'''

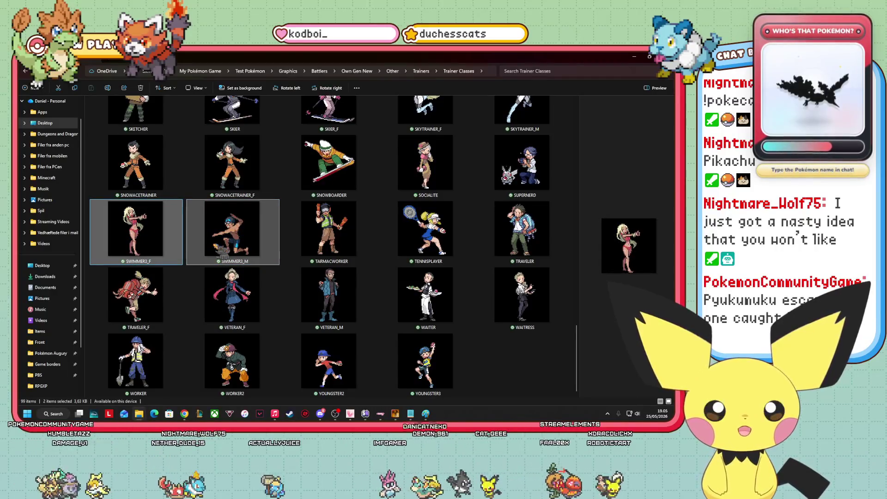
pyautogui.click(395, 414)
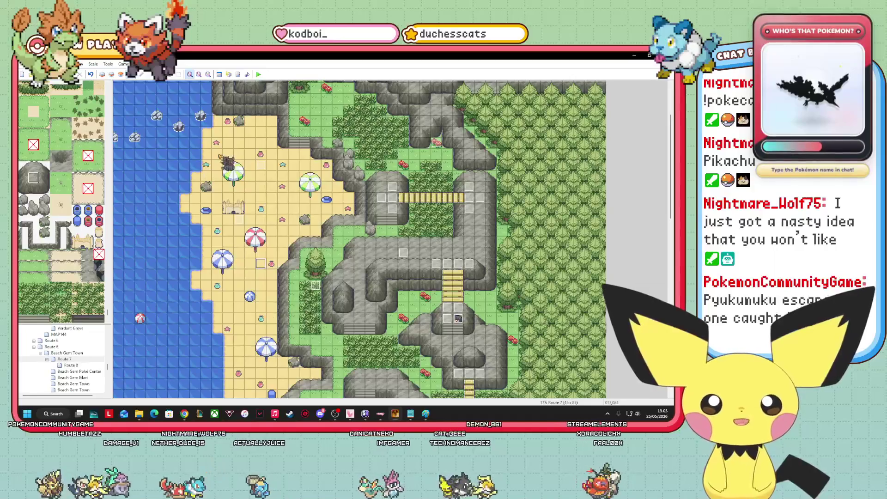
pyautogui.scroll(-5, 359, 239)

'''
'''

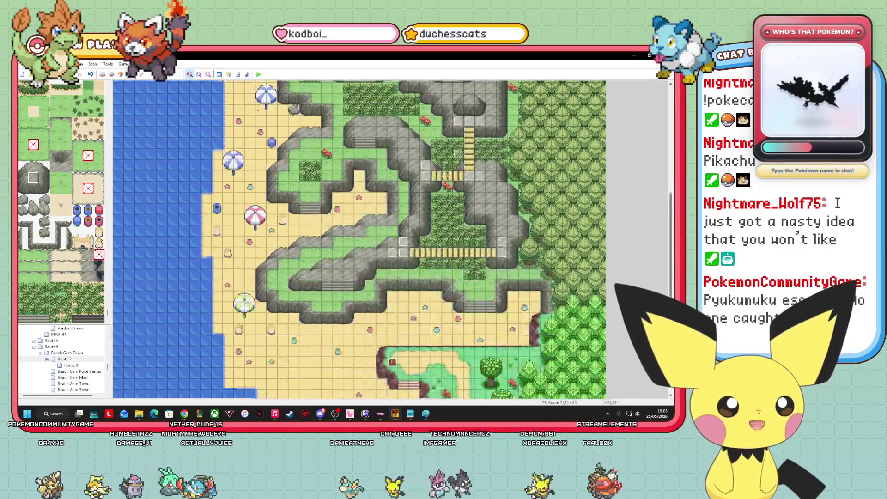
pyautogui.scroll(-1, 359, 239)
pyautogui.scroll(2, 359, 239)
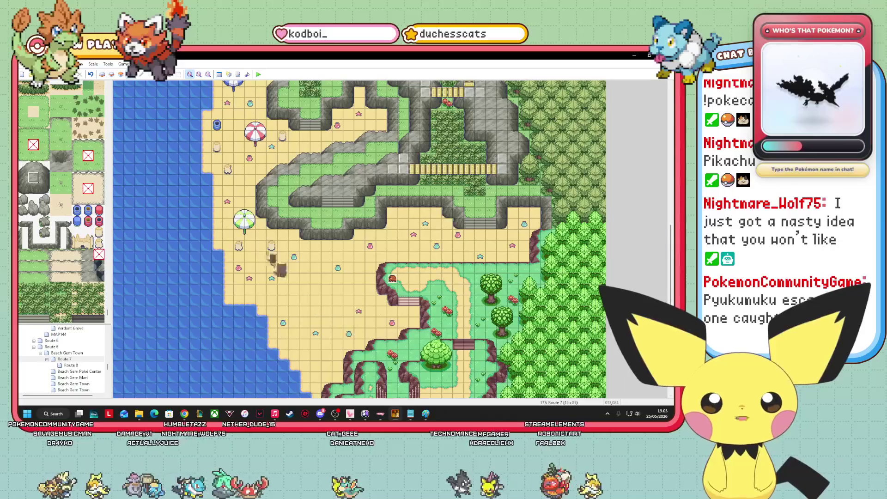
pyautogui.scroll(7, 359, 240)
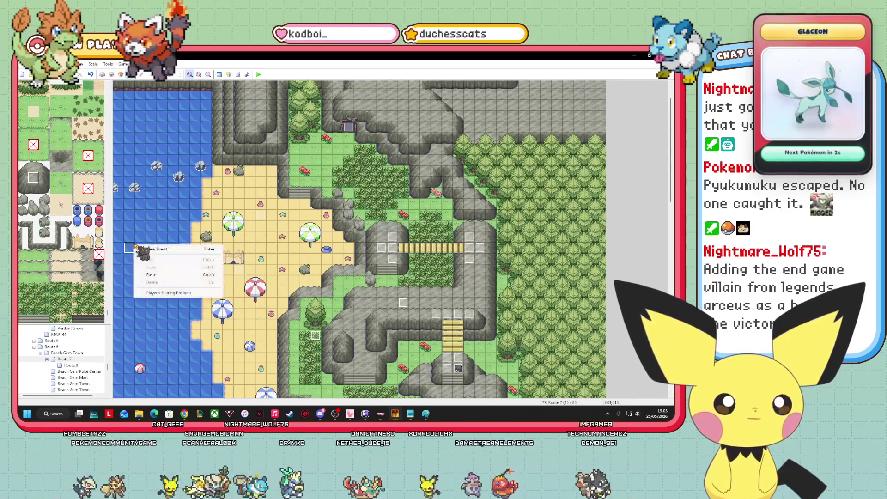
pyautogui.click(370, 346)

'''
'''

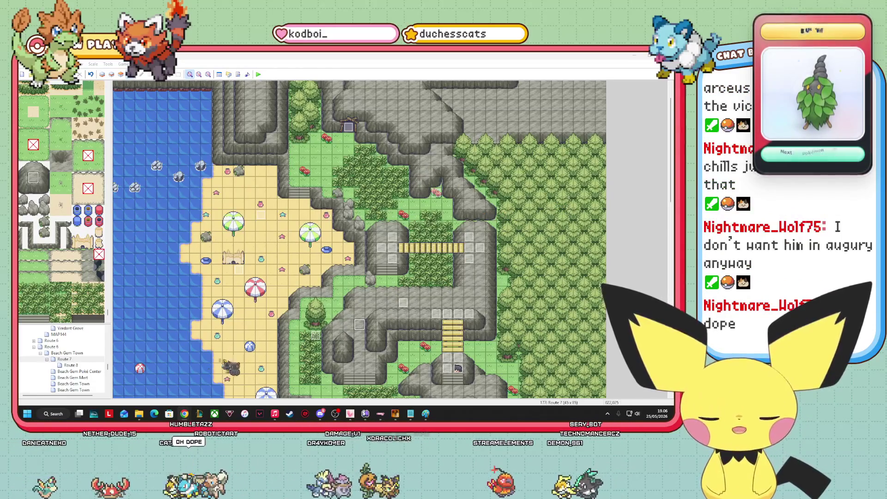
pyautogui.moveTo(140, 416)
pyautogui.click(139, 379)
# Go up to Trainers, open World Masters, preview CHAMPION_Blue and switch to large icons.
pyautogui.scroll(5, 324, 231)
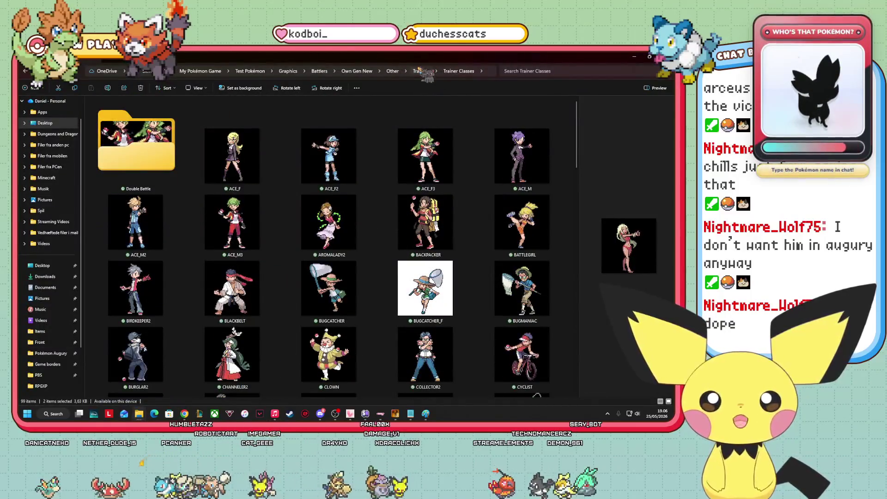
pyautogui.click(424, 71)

'''

Give back exactly the lines of the listing above from the one that contains "pyautogui.click(395, 414)" up to and including the one that contains "pyautogui.scroll(-5, 359, 239)", but not the pictures, and no other lines.

**Solution to this exercise:**
pyautogui.click(395, 414)
pyautogui.scroll(-5, 359, 239)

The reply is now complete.